_WHAT IS REQUIRED_
Repeat the dual-citizenship text from "I have an unusual" to "before my departure.", switching "India" to "Thailand" wherever it occurs.

_SOURCE TEXT_
I have an unusual situation. I have dual citizenship with the U.S. and Poland. My U.S. passport expired 1 month ago, my Polish passport is still valid (till 2023). I am planning to travel to from the U.S. (I reside in the U.S.) to India on Sept. 10, 2013. I will be starting the process of renewing my U.S. passport Aug. 13 (tomorrow), but I am afraid I will not have enough time to obtain the necessary tourist visa for India as a U.S. citizen in time for my departure in September. However, I will very likely be able to have my renewed U.S. passport before my departure.
Will it be possible to obtain the tourist visa for India using my Polish passport , use my Polish passport to enter India, then U.S. passport to travel to and re-enter the U.S. using my U.S. passport?
It should be possible – but you likely have time to get the India visa and renewed passport, if you use expedited services on both.
Thanks so much for the reply – it looks like the expedited process will be the best way to go!
You’re welcome and good luck!
Hi, I was wondering if you could advise me on this situation:
I’m in the process of becoming a US citizen, am a citizen of Zimbabwe by birth, and an Australian Permanent resident. My Australian permanent residency is tied to my Zimbabwean passport. So when I leave the US to go to Australia (after becoming a citizen and acquiring a passport) do I leave the USA on my Zimbabwean passport? Does the US care which passport you use to leave the country (US)?

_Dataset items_

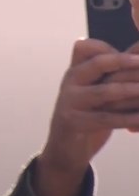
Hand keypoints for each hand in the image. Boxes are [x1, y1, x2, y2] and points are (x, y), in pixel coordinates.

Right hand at [34, 38, 138, 195]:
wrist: (65, 148)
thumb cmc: (89, 114)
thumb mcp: (100, 90)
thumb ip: (118, 71)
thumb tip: (138, 52)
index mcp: (76, 70)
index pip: (87, 47)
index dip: (113, 49)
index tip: (137, 57)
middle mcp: (70, 81)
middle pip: (99, 63)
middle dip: (128, 64)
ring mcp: (69, 101)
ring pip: (104, 91)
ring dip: (131, 91)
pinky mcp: (73, 122)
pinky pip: (105, 119)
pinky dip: (127, 119)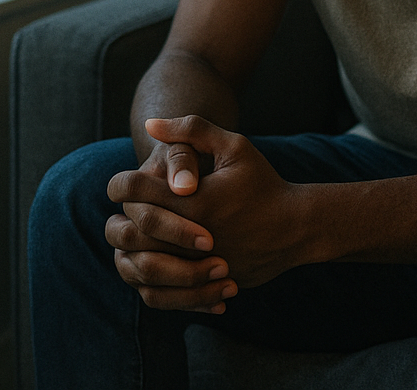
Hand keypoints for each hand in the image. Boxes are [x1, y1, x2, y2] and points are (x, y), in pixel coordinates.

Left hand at [114, 116, 311, 290]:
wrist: (296, 228)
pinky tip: (153, 260)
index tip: (122, 185)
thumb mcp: (234, 147)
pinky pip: (163, 292)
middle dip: (125, 215)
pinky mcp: (206, 287)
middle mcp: (192, 236)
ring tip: (136, 233)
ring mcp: (199, 267)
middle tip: (129, 208)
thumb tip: (149, 125)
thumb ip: (192, 131)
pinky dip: (149, 278)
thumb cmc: (263, 184)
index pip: (134, 190)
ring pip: (142, 265)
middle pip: (131, 228)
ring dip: (132, 248)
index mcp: (195, 200)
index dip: (119, 184)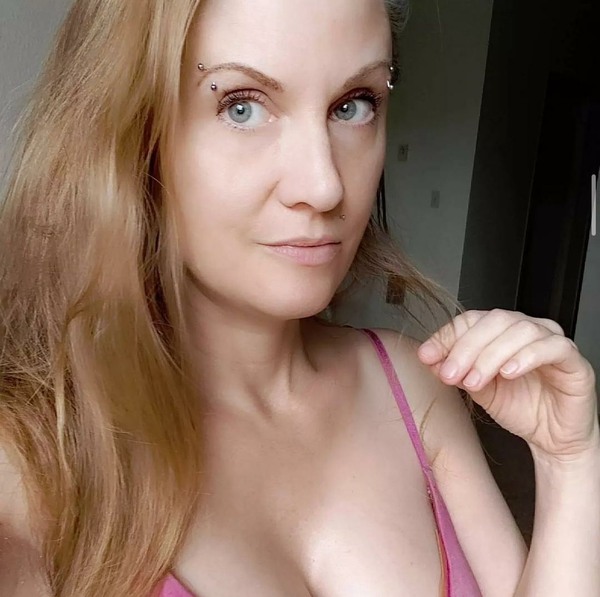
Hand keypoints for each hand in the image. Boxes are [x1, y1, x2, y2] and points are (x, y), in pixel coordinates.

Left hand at [417, 309, 598, 460]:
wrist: (553, 439)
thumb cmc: (520, 408)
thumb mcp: (477, 388)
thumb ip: (456, 369)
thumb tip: (428, 357)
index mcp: (502, 332)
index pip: (471, 320)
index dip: (447, 336)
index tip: (427, 356)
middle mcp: (527, 330)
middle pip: (494, 321)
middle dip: (466, 347)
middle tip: (451, 374)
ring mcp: (552, 341)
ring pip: (520, 331)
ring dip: (490, 355)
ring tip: (475, 382)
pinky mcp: (574, 360)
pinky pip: (552, 347)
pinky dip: (526, 356)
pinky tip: (508, 373)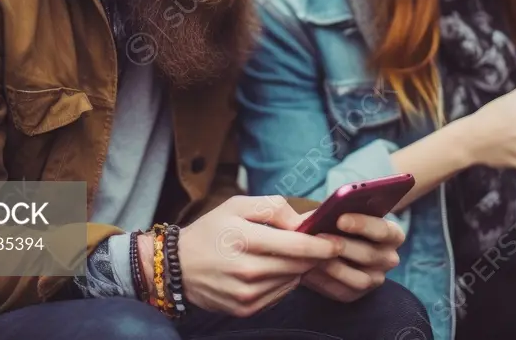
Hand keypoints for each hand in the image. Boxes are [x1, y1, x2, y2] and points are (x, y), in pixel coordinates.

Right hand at [175, 195, 342, 317]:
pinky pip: (280, 294)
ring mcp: (246, 294)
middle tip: (321, 244)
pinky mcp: (245, 309)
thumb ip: (273, 207)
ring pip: (292, 280)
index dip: (322, 245)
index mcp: (245, 240)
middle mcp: (247, 271)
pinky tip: (275, 268)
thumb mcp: (237, 205)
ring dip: (299, 268)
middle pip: (299, 265)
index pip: (297, 247)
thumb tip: (303, 221)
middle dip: (315, 255)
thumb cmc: (211, 230)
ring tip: (293, 255)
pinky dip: (285, 281)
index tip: (337, 241)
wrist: (178, 266)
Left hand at [302, 213, 404, 302]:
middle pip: (371, 255)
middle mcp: (388, 259)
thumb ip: (336, 210)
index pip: (385, 231)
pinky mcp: (355, 293)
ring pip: (359, 278)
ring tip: (313, 254)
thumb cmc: (336, 221)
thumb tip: (323, 212)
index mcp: (391, 234)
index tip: (340, 219)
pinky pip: (342, 291)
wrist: (326, 244)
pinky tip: (308, 269)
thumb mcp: (339, 211)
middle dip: (344, 246)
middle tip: (320, 236)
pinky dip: (324, 281)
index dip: (364, 225)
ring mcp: (374, 279)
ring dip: (334, 266)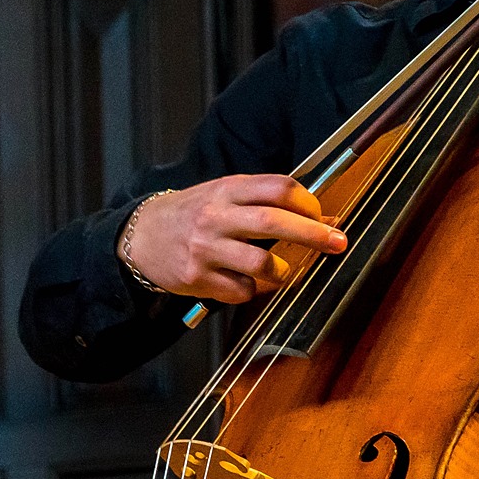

_SOLUTION TO THIS PROBLEM_
I have an unusual situation. I have dual citizenship with the U.S. and Poland. My U.S. passport expired 1 month ago, my Polish passport is still valid (till 2023). I am planning to travel to from the U.S. (I reside in the U.S.) to Thailand on Sept. 10, 2013. I will be starting the process of renewing my U.S. passport Aug. 13 (tomorrow), but I am afraid I will not have enough time to obtain the necessary tourist visa for Thailand as a U.S. citizen in time for my departure in September. However, I will very likely be able to have my renewed U.S. passport before my departure.